Zoo Station
- Author: Kai Hermann; Horst Rieck [de]; ;
- Original title: Wir Kinder vom Bahnhof Zoo
- Language: German
- Subject: Christiane F.
- Publisher: Stern; Gruner + Jahr; ;
- Publication date: 1978
- Publication place: West Germany
- Published in English: 1980
- Pages: 325
- ISBN: 3570023915

= Zoo Station: The Story of Christiane F. =

1978 book by Kai Hermann and Horst Rieck

Zoo Station: The Story of Christiane F. (Wir Kinder vom Bahnhof Zoo) is a 1978 book by the German writers Kai Hermann and Horst Rieck.

==Background==
Kai Hermann and Horst Rieck were journalists at Stern and encountered the then 15-year-old Christiane Felscherinow during a trial against a man who had paid underage girls with heroin in exchange for sex. They interviewed her over a period of two months, which became the basis for the book.

==Summary==
The book is about the life of the German teenager Christiane F. She moved to West Berlin with her abusive father and absent mother, befriended David Bowie fans who participated in an underground club culture, started to use drugs at the age of 12, became a heroin addict at 14 and resorted to prostitution at the Berlin Zoologischer Garten station to finance her addiction.
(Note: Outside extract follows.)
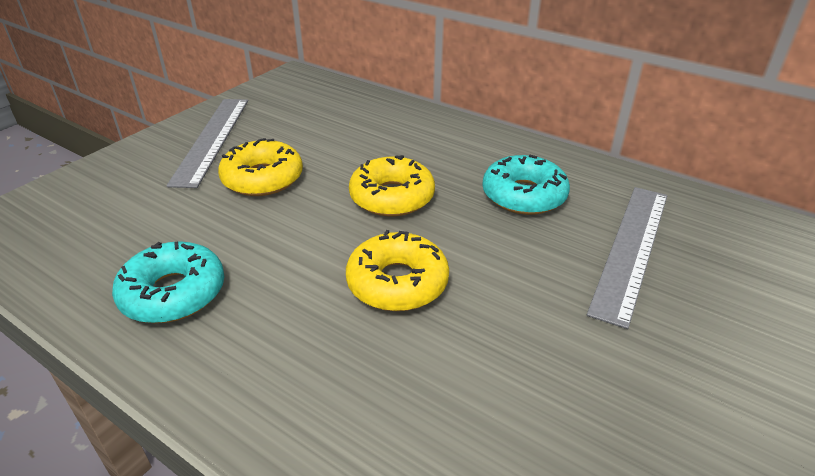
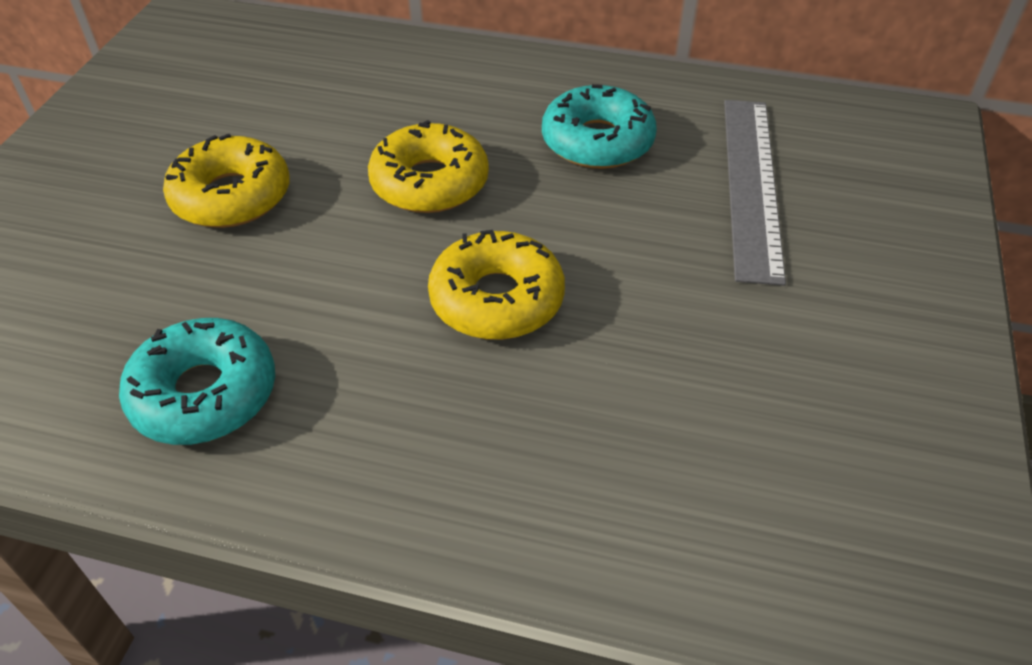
camera: 20 degrees left, 10 degrees up
(212, 139) = (114, 151): grey ruler -> none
Her own narrative is complemented with the perspectives of her mother and a pastor from a Berlin youth centre.

==Publication==
Zoo Station: The Story of Christiane F. was serialised in Stern from September 1978 and published as a book in 1979. It was first published in English in 1980, appearing in the United States as Christiane F: Autobiography of a Girl of the Streets and Heroin Addict and the United Kingdom as H: Autobiography of a Child Prostitute and Heroin Addict. A new translation by Christina Cartwright was published in 2012 as Zoo Station: The Story of Christiane F.

==Reception==
The book became a bestseller in West Germany. Three years after publication, it had sold 1.3 million copies in German and been translated into ten languages.

==Adaptations==
The book was the basis for the 1981 film Christiane F. directed by Uli Edel and starring Natja Brunckhorst in the title role. The film was a big commercial success.
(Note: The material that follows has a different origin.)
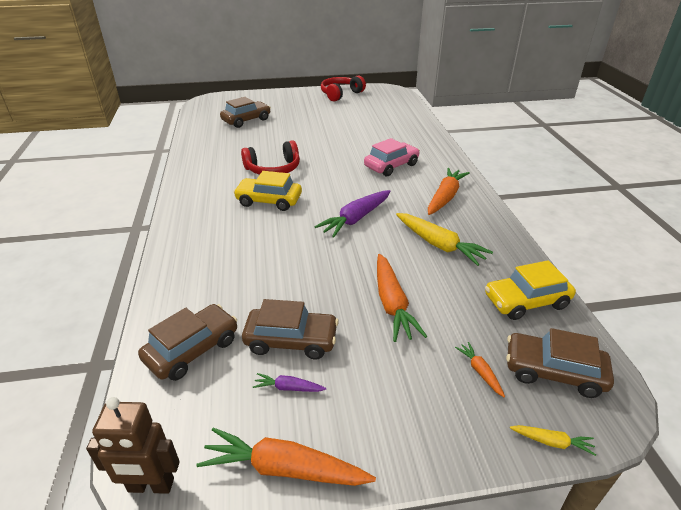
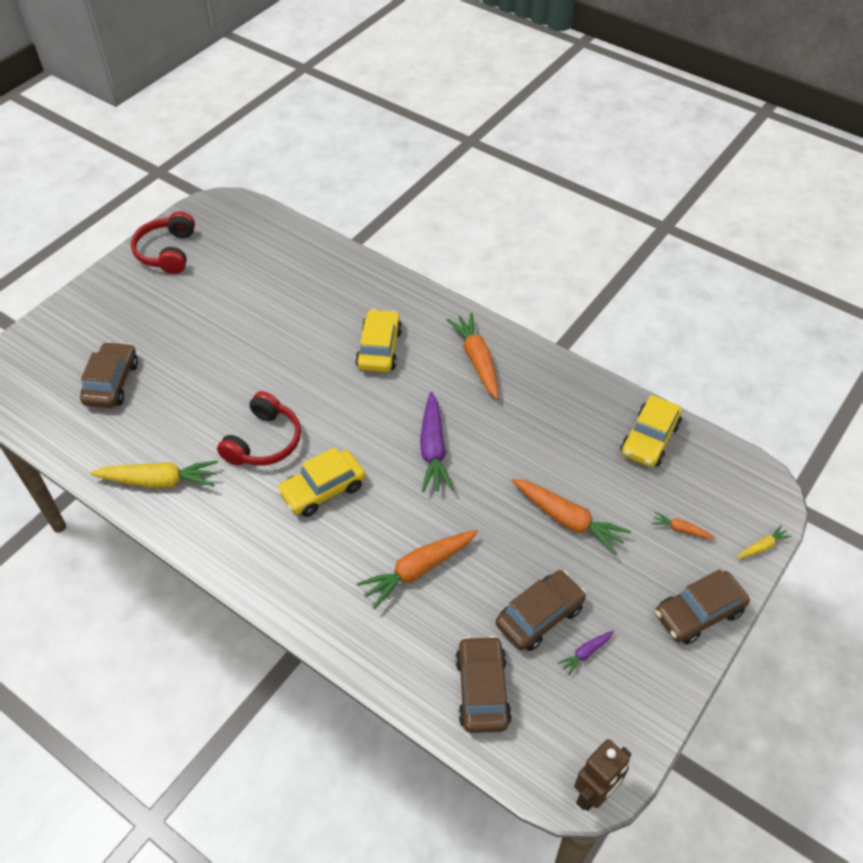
camera: 45 degrees left, 15 degrees up
(284, 468) = (651, 705): orange carrot -> orange carrot (418, 570)
(391, 166) = (379, 348): pink car -> yellow car
(439, 245) = (534, 427): yellow carrot -> yellow carrot (159, 481)
(553, 372) = (719, 491): brown car -> brown car (698, 613)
It was adapted into the eight-part television serial We Children from Bahnhof Zoo which premiered on Amazon Prime Video in 2021.

==Legacy==
Christiane F. received much media attention due to the book and the 1981 film. She had an impact on fashion among German girls. She remained a public figure in Germany, with occasional chat-show appearances and newspaper articles about her subsequent life. She published an autobiography in 2013.